You think you love stuffed animals? Pffft. You don't love 'em as much as Sean Johnson of Florida. This 19 year old guy loves stuffed animals so much he can't control himself. While at a Wamart in Brooksville he grabbed small horse from a clearance rack and decided to do the damned thing with it right in the store. But first he had to set the mood. He took the stuffed horse to the bedding aisle and whipped out his junk. He pressed it against the horse and began thrusting. And this was all recorded making it the second worse sex tape after Paris Hilton's. I shit you not, if I worked at this store I would be watching this tape every damned day and dying laughing. I mean, I worked in a porn shop and saw some weirdness, but I wouldn't expect to be at Walmart and catch some dude giving the how do you do to a stuffed animal.
And before you ask the answer is yes. He finished. Because he is a champion.

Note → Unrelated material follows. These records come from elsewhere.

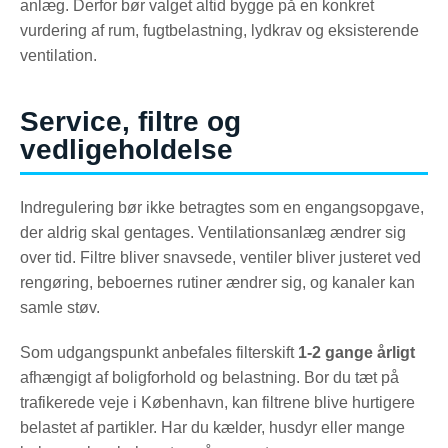
anlæg. Derfor bør valget altid bygge på en konkret
vurdering af rum, fugtbelastning, lydkrav og eksisterende
ventilation.
Service, filtre og
vedligeholdelse
Indregulering bør ikke betragtes som en engangsopgave,
der aldrig skal gentages. Ventilationsanlæg ændrer sig
over tid. Filtre bliver snavsede, ventiler bliver justeret ved
rengøring, beboernes rutiner ændrer sig, og kanaler kan
samle støv.
Som udgangspunkt anbefales filterskift
1-2 gange årligt
afhængigt af boligforhold og belastning. Bor du tæt på
trafikerede veje i København, kan filtrene blive hurtigere
belastet af partikler. Har du kælder, husdyr eller mange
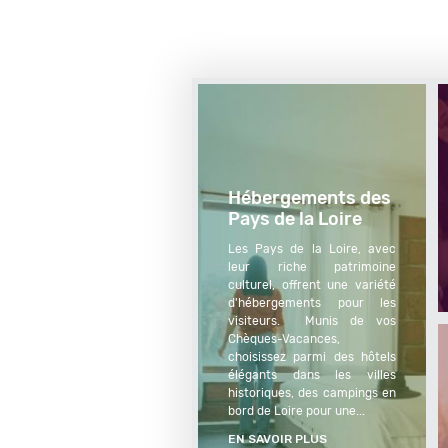
Première
remontée
Hébergements des 
Pays de la Loire
Les Pays de la Loire, avec 
leur riche patrimoine 
culturel, offrent une variété 
d'hébergements pour les 
visiteurs.  Munis de vos 
Chèques-Vacances, 
choisissez parmi des hôtels 
élégants dans les villes 
historiques, des campings en 
bord de Loire pour une...
EN SAVOIR PLUS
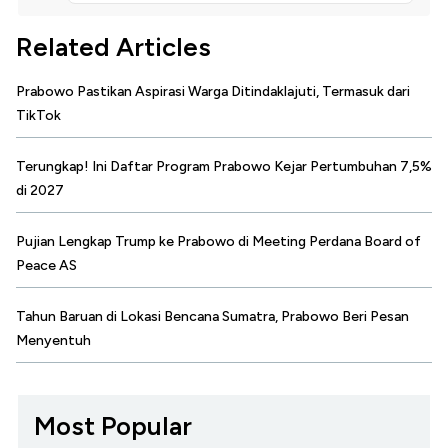
Related Articles
Prabowo Pastikan Aspirasi Warga Ditindaklajuti, Termasuk dari
TikTok
Terungkap! Ini Daftar Program Prabowo Kejar Pertumbuhan 7,5%
di 2027
Pujian Lengkap Trump ke Prabowo di Meeting Perdana Board of
Peace AS
Tahun Baruan di Lokasi Bencana Sumatra, Prabowo Beri Pesan
Menyentuh
Most Popular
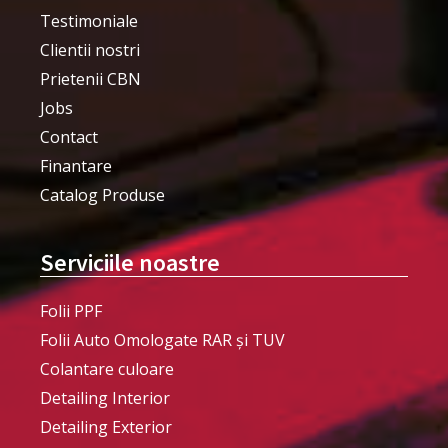
Testimoniale
Clientii nostri
Prietenii CBN
Jobs
Contact
Finantare
Catalog Produse
Serviciile noastre
Folii PPF
Folii Auto Omologate RAR și TUV
Colantare culoare
Detailing Interior
Detailing Exterior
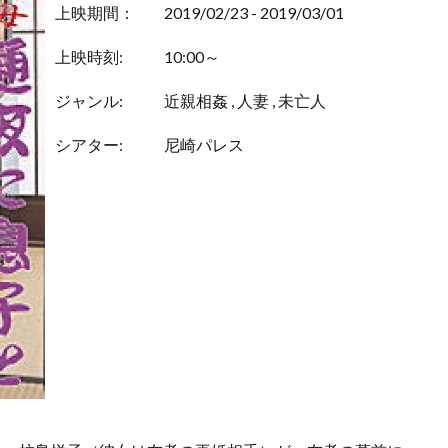
上映期間：
2019/02/23 - 2019/03/01
上映時刻:
10:00～
ジャンル:
近親相姦
,
人妻
,
未亡人
シアター:
尼崎パレス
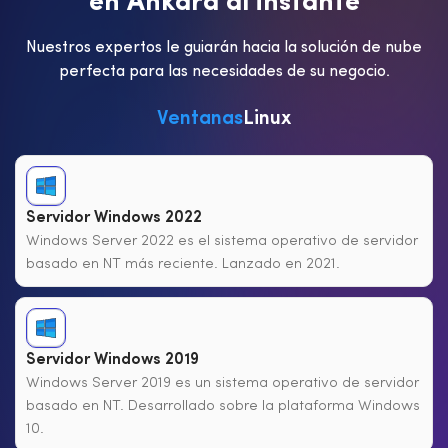
e
n
A
n
k
a
r
a
a
l
i
n
s
t
a
n
t
e
Nuestros expertos le guiarán hacia la solución de nube
perfecta para las necesidades de su negocio.
Ventanas
Linux
Servidor Windows 2022
Windows Server 2022 es el sistema operativo de servidor
basado en NT más reciente. Lanzado en 2021.
Servidor Windows 2019
Windows Server 2019 es un sistema operativo de servidor
basado en NT. Desarrollado sobre la plataforma Windows
10.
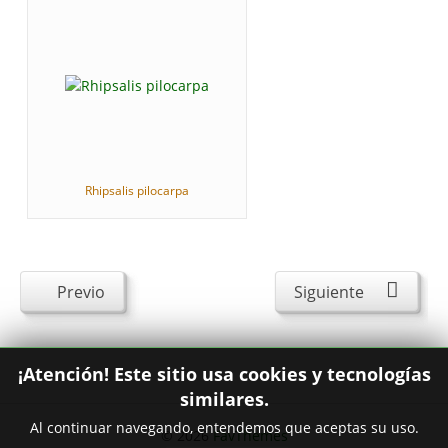
Rhipsalis pilocarpa
Previo
Siguiente
¡Atención! Este sitio usa cookies y tecnologías
similares.
Al continuar navegando, entendemos que aceptas su uso.
© 2026
FavThemes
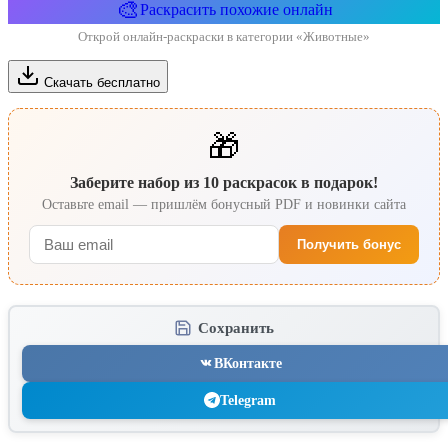
🎨
Раскрасить похожие онлайн
Открой онлайн-раскраски в категории «Животные»
Скачать бесплатно
🎁
Заберите набор из 10 раскрасок в подарок!
Оставьте email — пришлём бонусный PDF и новинки сайта
Получить бонус
Сохранить
ВКонтакте
Telegram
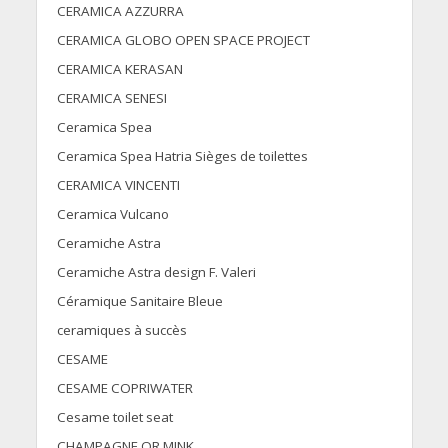
CERAMICA AZZURRA
CERAMICA GLOBO OPEN SPACE PROJECT
CERAMICA KERASAN
CERAMICA SENESI
Ceramica Spea
Ceramica Spea Hatria Sièges de toilettes
CERAMICA VINCENTI
Ceramica Vulcano
Ceramiche Astra
Ceramiche Astra design F. Valeri
Céramique Sanitaire Bleue
ceramiques à succès
CESAME
CESAME COPRIWATER
Cesame toilet seat
CHAMPAGNE OR MINK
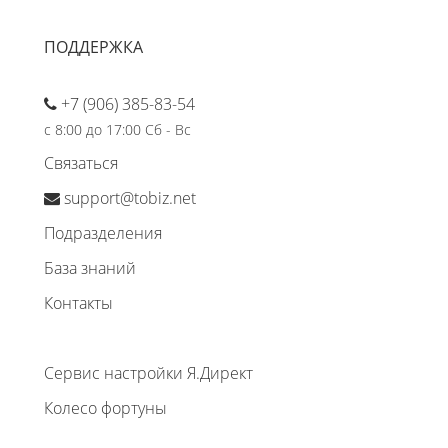
ПОДДЕРЖКА
+7 (906) 385-83-54
с 8:00 до 17:00 Сб - Вс
Связаться
support@tobiz.net
Подразделения
База знаний
Контакты
Сервис настройки Я.Директ
Колесо фортуны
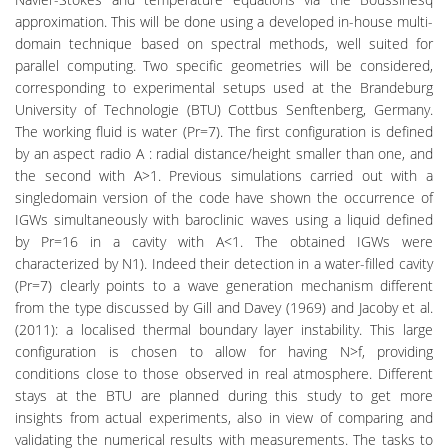
approximation. This will be done using a developed in-house multi-
domain technique based on spectral methods, well suited for
parallel computing. Two specific geometries will be considered,
corresponding to experimental setups used at the Brandeburg
University of Technologie (BTU) Cottbus Senftenberg, Germany.
The working fluid is water (Pr=7). The first configuration is defined
by an aspect radio A : radial distance/height smaller than one, and
the second with A>1. Previous simulations carried out with a
singledomain version of the code have shown the occurrence of
IGWs simultaneously with baroclinic waves using a liquid defined
by Pr=16 in a cavity with A<1. The obtained IGWs were
characterized by N1). Indeed their detection in a water-filled cavity
(Pr=7) clearly points to a wave generation mechanism different
from the type discussed by Gill and Davey (1969) and Jacoby et al.
(2011): a localised thermal boundary layer instability. This large
configuration is chosen to allow for having N>f, providing
conditions close to those observed in real atmosphere. Different
stays at the BTU are planned during this study to get more
insights from actual experiments, also in view of comparing and
validating the numerical results with measurements. The tasks to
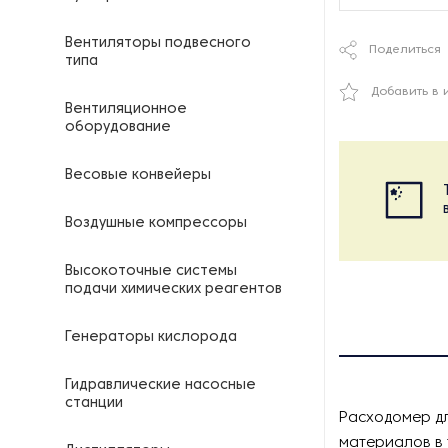
Вентиляторы подвесного
Поделиться
типа
Добавить в 
Вентиляционное
оборудование
Весовые конвейеры
Воздушные компрессоры
Высокоточные системы
подачи химических реагентов
Генераторы кислорода
Гидравлические насосные
станции
Расходомер дл
материалов в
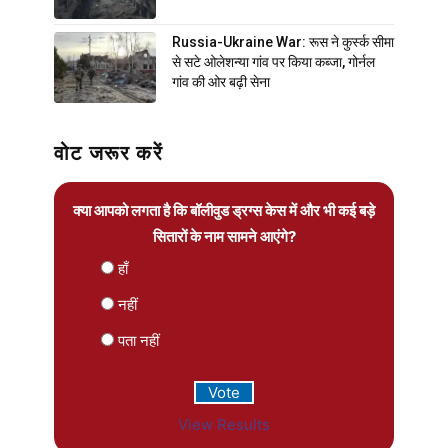
Russia-Ukraine War: रूस ने कुर्स्क सीमा
से सटे ओलेशन्या गांव पर किया कब्जा, गोर्नल
गांव की ओर बढ़ी सेना
वोट जरूर करें
क्या आपको लगता है कि बॉलीवुड ड्रग्स केस में और भी कई बड़े
सितारों के नाम सामने आएंगे?
हाँ
नहीं
पता नहीं
View Results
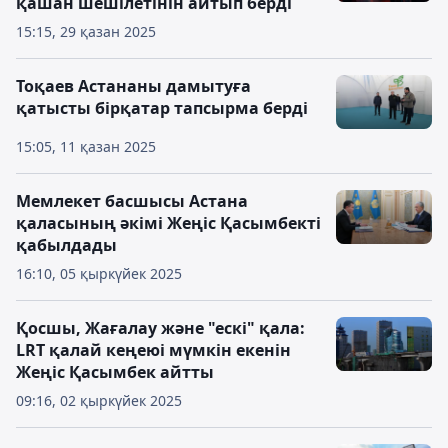
қашан шешілетінін айтып берді
15:15, 29 қазан 2025
Тоқаев Астананы дамытуға
қатысты бірқатар тапсырма берді
15:05, 11 қазан 2025
Мемлекет басшысы Астана
қаласының әкімі Жеңіс Қасымбекті
қабылдады
16:10, 05 қыркүйек 2025
Қосшы, Жағалау және "ескі" қала:
LRT қалай кеңеюі мүмкін екенін
Жеңіс Қасымбек айтты
09:16, 02 қыркүйек 2025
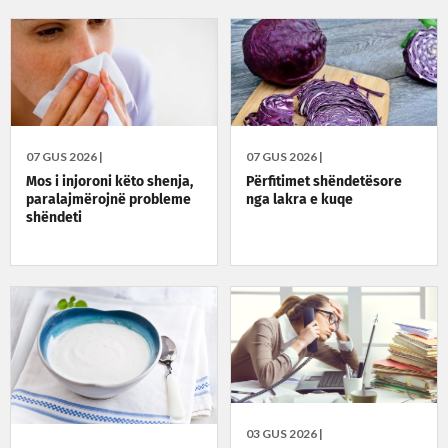
07 GUS 2026 |
07 GUS 2026 |
Mos i injoroni këto shenja,
Përfitimet shëndetësore
paralajmërojnë probleme
nga lakra e kuqe
shëndeti
03 GUS 2026 |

He as charged with criminal mischief, indecent exposure, and posted bail at $1,500. He even released a written statement that is way funnier if you imagine the sound of horses in the background.
“I did unmentionables to a stuffed animal. I need to think before what I do. I'm extremely sorry.” Who uses the word “unmentionables” other than old lady's describing their draws? The worst part, and it does get worse, is that after spraying the horse he stuck it on a shelf! Ew! How do you come on a toy horse and stick it on a shelf?! They ended up tossing out the horse and comforter set it touched because cooties. I'd set fire to that entire aisle. And this is the actual image of the horse. So while all of the world worries about Ebola and terrorism I sit here worrying about crazy ass dudes on the other side of the country dropping mad loads on toys and putting them back on shelves. I wonder how many times he's done some shit like this and got away with it. Tonight Eeyore sleeps restlessly.